[Start SOURCE TEXT]

You are viewing a plain text version of this content. The canonical link for it is here.

Posted to dev@cassandra.apache.org by Morten Vejen Nielsen <mv...@gmail.com> on 2018/12/20 10:06:53 UTC

CommitLog Recovery replay stop on first timestamp after restore-point-in-time

Hi,

(Moved from user mailing list to here)

I have found a statement in the Datastax documentation regarding CommitLog
recovery that concerns me, namely:

"*Restore stops when the first client-supplied timestamp is greater than
the restore point timestamp. Because the order in which the database
receives mutations does not strictly follow the timestamp order, this can
leave some mutations unrecovered.*"

From:
https://docs.datastax.com/en/cassandra/3.0/cassandra/configuration/configLogArchive.html
Which to me means that point in time restore really doesn't guarantee point
in time replay for the configured time. Since we expect to have mutations
out of order in our setup.

I conducted a few experiments on this myself by forcing my Cassandra
instance to do CommitLog replay with changes ahead in time. But I was not
able to reproduce this behavior.
I used a fresh instance taken from the official Cassandra docker image to
run the tests, so no changes to any configs was done other than setting the
restore_point_in_time as specified below.
I did the experiment as follows:

--edit /etc/cassandra/commitlog_archiving.properties, set
*restore_point_in_time* to something in the near future (lets say 2
hours ahead of server-time)

[End SOURCE TEXT]
[Start EXCERPTED DATA]

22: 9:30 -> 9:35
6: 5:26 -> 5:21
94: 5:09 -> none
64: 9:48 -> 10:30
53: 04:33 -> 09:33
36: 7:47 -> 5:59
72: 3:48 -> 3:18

[End EXCERPTED DATA]
[Start EXCERPTED DATA]

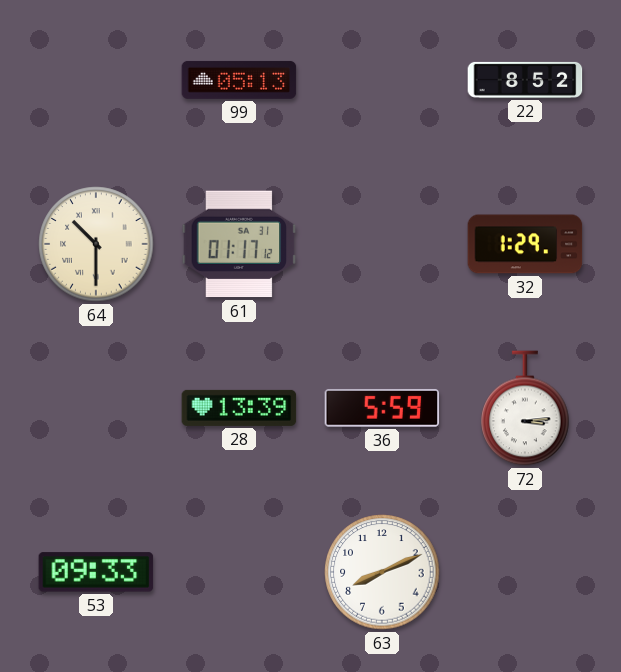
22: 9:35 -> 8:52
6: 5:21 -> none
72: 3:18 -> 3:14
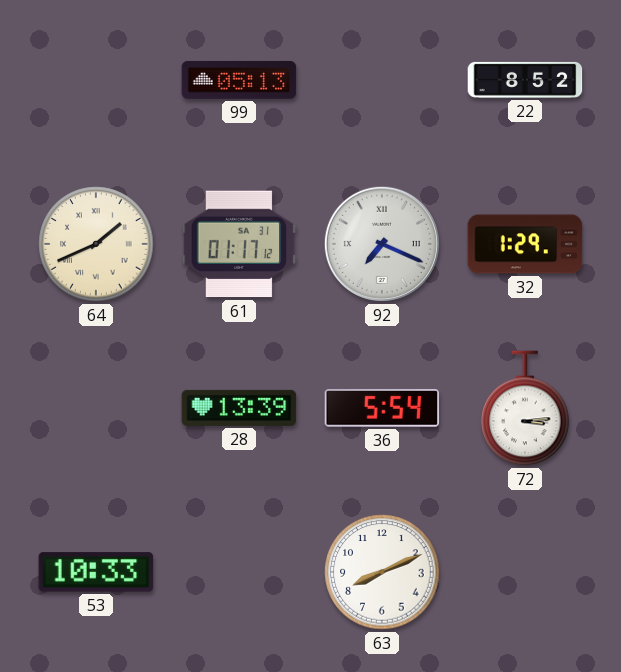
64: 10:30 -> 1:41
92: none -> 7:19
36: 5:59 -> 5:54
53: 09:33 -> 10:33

[End EXCERPTED DATA]
[Start EXCERPTED DATA]

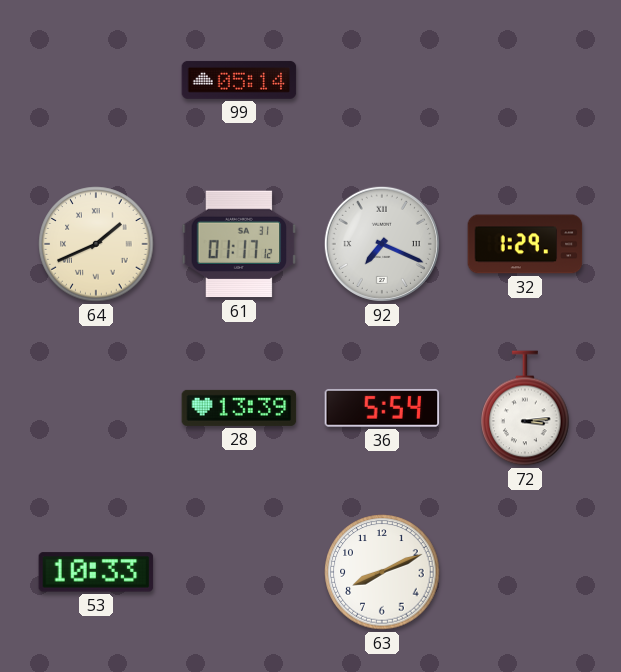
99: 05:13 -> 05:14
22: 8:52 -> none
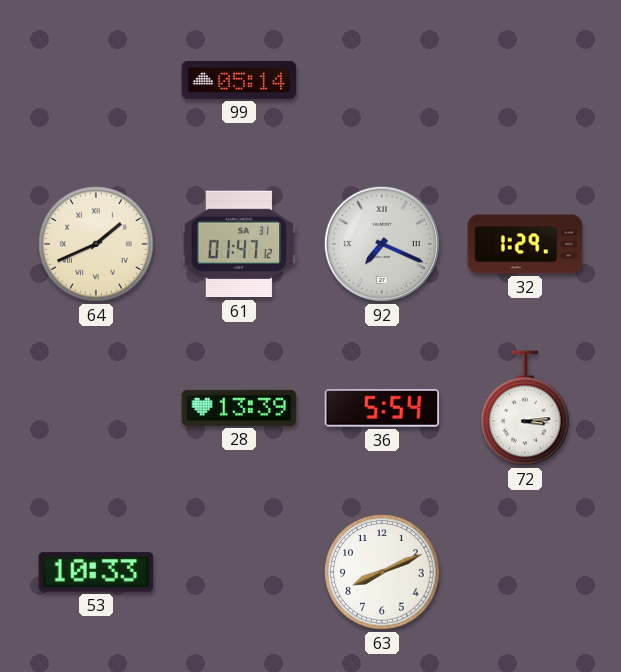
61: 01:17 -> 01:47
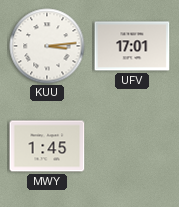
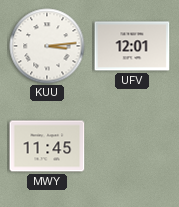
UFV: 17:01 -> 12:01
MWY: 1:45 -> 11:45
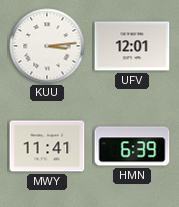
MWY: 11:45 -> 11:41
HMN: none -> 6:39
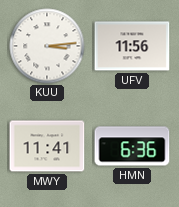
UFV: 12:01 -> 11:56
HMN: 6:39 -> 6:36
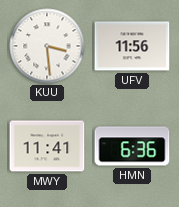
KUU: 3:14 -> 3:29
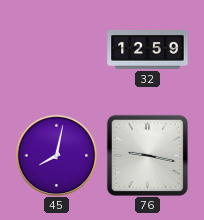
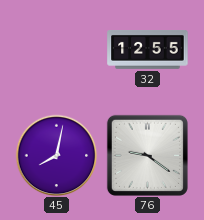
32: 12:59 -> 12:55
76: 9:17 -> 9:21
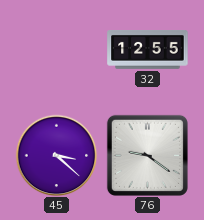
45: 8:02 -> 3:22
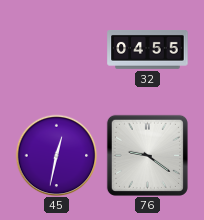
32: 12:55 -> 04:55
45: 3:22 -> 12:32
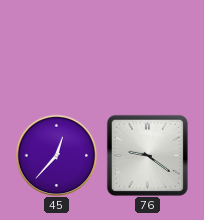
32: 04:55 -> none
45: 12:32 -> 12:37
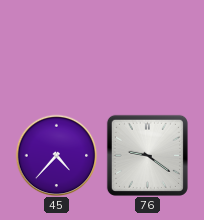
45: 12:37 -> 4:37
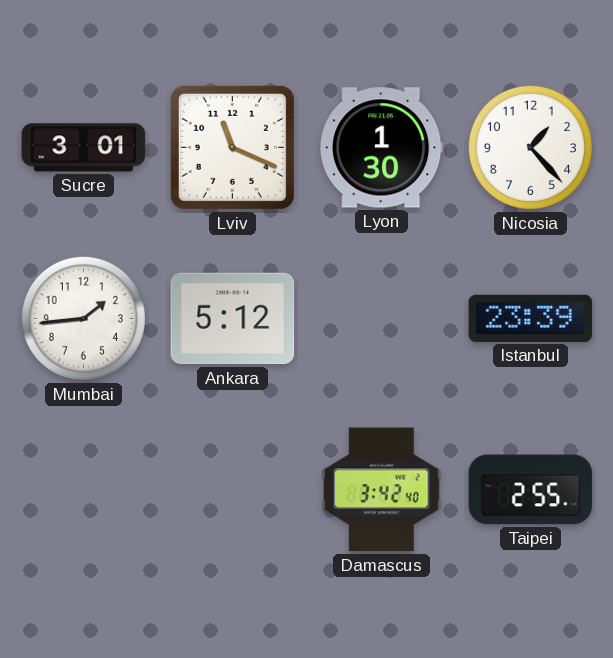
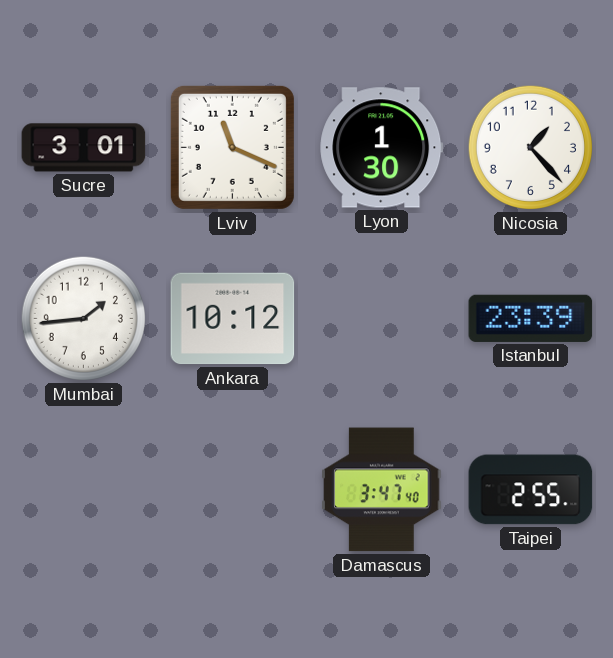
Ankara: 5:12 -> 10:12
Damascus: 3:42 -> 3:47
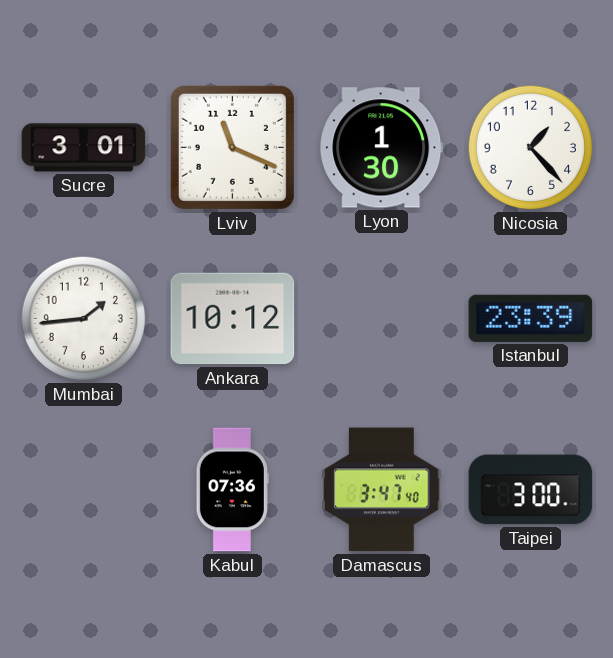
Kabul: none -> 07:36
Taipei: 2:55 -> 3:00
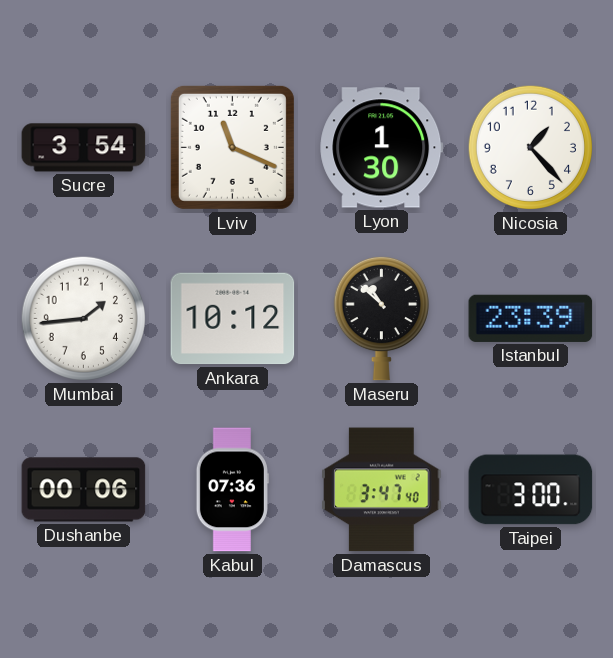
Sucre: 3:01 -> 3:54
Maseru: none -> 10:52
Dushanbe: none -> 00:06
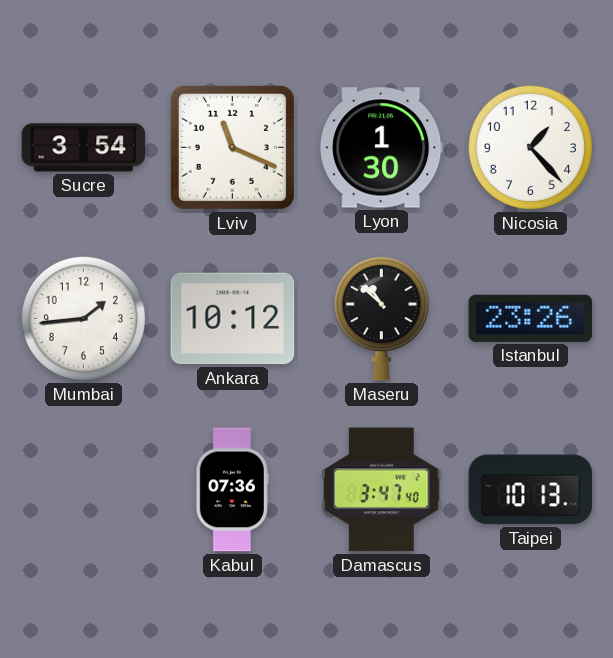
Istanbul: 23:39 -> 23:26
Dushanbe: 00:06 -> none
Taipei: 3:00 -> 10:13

[End EXCERPTED DATA]

Copy the passage of the CommitLog recovery post word for word, starting at "Posted to dev@cassandra.apache.org" and ending at "list to here)".

Posted to dev@cassandra.apache.org by Morten Vejen Nielsen <mv...@gmail.com> on 2018/12/20 10:06:53 UTC

CommitLog Recovery replay stop on first timestamp after restore-point-in-time

Hi,

(Moved from user mailing list to here)